> **Document excerpt**
Forum Discussion

Brass Contributor

Apr 28, 2020

Azure ATP Group Managed Service Account (gMSA)

Hello, We are switching our service account for ATP to a gMSA. We are following the gMSA guidance in this article: https://docs.microsoft.com/en-us/azure-advanced-threat-protection/atp-prerequ...

Or Tsemah

Iron Contributor

May 05, 2020

bryanb The main requirement for the creation of the gMSA is indeed the PrincipalsAllowedToRetrieveManagedPassword attribute which points to a group that contains the computer accounts with the sensor installed (you can use the Domain Controller group or a dedicated group for that).

bryanb
Brass Contributor
May 07, 2020
Or Tsemah
Thanks for the response. Something else we found during testing.

We have read-only domain controllers so that is a different group that needs to be added to gmsa properties.

We had to grant the gMSA logon rights as service to each domain controller. A standard account did not require this OS right on the ADDS servers.
- Or Tsemah
  Iron Contributor
  May 07, 2020
  Yes, that's why you should consider using dedicated groups
  
  Regarding the log in as a Service permission, you can view possible workaround in here: https://techcommunity.microsoft.com/t5/azure-advanced-threat-protection/azure-atp-service-not-starting/m-p/1368747#M1175
  - bryanb
    Brass Contributor
    May 07, 2020
    Or Tsemah Thanks, that is probably the same issue we have with the logon rights.
    
    Dedicated groups work also. The disadvantage for us is remembering to add the computers to that group as part of a ADDS server deployment.

> **Extracted information**

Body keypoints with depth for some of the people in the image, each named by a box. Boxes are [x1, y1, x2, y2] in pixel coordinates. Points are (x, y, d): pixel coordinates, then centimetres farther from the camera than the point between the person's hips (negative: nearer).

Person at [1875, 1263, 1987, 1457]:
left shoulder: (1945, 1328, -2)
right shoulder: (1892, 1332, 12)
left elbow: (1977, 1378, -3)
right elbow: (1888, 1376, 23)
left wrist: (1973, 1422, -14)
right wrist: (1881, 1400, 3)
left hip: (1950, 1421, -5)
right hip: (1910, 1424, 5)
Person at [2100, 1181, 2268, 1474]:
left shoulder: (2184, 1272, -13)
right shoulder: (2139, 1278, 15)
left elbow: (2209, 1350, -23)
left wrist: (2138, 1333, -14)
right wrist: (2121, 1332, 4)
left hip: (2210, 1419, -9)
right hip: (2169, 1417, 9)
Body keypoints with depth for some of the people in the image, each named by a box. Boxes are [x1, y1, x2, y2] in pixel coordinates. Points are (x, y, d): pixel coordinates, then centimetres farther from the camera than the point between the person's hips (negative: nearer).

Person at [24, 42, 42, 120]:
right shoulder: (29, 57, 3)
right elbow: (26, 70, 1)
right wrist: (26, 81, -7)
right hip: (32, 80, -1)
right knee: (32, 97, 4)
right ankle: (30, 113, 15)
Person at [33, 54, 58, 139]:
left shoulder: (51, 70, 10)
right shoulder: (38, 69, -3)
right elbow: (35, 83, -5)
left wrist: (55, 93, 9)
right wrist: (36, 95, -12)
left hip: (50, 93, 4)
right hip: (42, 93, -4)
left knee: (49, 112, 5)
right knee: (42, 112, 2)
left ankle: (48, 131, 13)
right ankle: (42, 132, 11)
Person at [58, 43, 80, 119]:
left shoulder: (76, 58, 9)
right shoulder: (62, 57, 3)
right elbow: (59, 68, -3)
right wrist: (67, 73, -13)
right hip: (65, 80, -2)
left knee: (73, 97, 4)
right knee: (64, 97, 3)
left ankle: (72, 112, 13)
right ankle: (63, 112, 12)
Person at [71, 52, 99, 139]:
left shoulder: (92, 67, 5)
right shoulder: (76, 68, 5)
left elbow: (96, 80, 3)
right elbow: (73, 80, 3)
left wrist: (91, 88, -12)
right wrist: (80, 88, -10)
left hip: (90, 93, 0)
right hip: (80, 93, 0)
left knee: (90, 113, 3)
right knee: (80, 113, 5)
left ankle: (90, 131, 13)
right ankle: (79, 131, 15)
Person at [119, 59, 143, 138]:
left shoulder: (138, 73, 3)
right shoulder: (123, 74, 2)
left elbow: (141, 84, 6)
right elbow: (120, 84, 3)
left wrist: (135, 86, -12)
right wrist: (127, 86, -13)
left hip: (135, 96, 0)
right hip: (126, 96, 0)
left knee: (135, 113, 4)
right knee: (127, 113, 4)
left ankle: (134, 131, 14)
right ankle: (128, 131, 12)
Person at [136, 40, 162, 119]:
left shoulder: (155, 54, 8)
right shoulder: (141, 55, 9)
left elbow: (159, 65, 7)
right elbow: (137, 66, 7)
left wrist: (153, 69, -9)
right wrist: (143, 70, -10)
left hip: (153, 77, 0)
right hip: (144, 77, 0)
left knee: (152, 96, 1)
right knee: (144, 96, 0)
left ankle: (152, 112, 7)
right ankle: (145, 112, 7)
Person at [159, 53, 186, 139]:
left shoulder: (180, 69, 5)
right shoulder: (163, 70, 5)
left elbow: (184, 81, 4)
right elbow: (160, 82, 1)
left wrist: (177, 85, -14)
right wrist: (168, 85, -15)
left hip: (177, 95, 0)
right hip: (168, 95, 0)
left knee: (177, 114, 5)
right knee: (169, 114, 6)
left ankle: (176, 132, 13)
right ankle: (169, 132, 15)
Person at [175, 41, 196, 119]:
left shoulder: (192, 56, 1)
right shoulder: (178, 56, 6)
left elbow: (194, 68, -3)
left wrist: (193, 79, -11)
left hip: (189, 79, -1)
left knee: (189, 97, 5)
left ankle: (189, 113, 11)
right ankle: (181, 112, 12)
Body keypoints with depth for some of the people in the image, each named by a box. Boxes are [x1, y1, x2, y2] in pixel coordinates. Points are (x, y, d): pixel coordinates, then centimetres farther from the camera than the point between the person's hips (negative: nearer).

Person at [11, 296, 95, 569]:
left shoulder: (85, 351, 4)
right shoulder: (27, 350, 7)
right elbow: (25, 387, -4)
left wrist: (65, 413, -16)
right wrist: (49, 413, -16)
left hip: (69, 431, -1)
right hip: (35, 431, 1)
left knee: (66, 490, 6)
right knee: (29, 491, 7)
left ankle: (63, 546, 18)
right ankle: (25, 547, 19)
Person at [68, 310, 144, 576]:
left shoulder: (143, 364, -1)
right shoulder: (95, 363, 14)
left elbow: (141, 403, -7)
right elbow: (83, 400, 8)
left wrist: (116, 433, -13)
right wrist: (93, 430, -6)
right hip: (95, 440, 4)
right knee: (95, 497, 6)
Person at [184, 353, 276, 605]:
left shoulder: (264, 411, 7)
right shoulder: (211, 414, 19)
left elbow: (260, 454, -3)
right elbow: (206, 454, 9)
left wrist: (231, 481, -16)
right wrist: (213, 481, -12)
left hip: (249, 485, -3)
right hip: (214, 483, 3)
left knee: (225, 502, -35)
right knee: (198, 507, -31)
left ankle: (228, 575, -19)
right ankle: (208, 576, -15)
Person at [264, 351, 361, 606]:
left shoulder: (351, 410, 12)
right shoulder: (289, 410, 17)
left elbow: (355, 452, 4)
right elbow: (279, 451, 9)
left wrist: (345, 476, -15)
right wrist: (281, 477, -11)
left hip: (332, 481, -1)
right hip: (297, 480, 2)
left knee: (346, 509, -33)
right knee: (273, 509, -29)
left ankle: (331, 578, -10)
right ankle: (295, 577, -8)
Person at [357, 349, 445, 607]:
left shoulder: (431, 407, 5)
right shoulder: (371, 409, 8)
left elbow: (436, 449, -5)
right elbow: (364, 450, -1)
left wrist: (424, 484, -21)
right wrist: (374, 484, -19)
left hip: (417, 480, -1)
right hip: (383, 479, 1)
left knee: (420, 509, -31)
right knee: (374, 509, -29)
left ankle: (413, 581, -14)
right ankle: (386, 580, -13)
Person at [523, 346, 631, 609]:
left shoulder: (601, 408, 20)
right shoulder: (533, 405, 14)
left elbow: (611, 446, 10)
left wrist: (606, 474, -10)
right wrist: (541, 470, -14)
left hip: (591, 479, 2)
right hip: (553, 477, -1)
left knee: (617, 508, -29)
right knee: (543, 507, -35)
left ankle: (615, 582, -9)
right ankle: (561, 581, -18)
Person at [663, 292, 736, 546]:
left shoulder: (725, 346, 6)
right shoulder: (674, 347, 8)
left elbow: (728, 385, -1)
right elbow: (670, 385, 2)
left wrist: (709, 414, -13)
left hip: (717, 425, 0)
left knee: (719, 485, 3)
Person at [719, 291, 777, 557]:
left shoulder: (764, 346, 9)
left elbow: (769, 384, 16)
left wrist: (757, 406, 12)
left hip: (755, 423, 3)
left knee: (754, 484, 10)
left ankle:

> **Task list**
1. In the forum thread about the Azure ATP gMSA, what attribute is named as the main requirement for creating the gMSA?
2. Translate this sentence from the forum thread about the Azure ATP gMSA into Spanish: "A standard account did not require this OS right on the ADDS servers."

> **Solutions**
1. The PrincipalsAllowedToRetrieveManagedPassword attribute.

2. Una cuenta estándar no requería este derecho del sistema operativo en los servidores ADDS.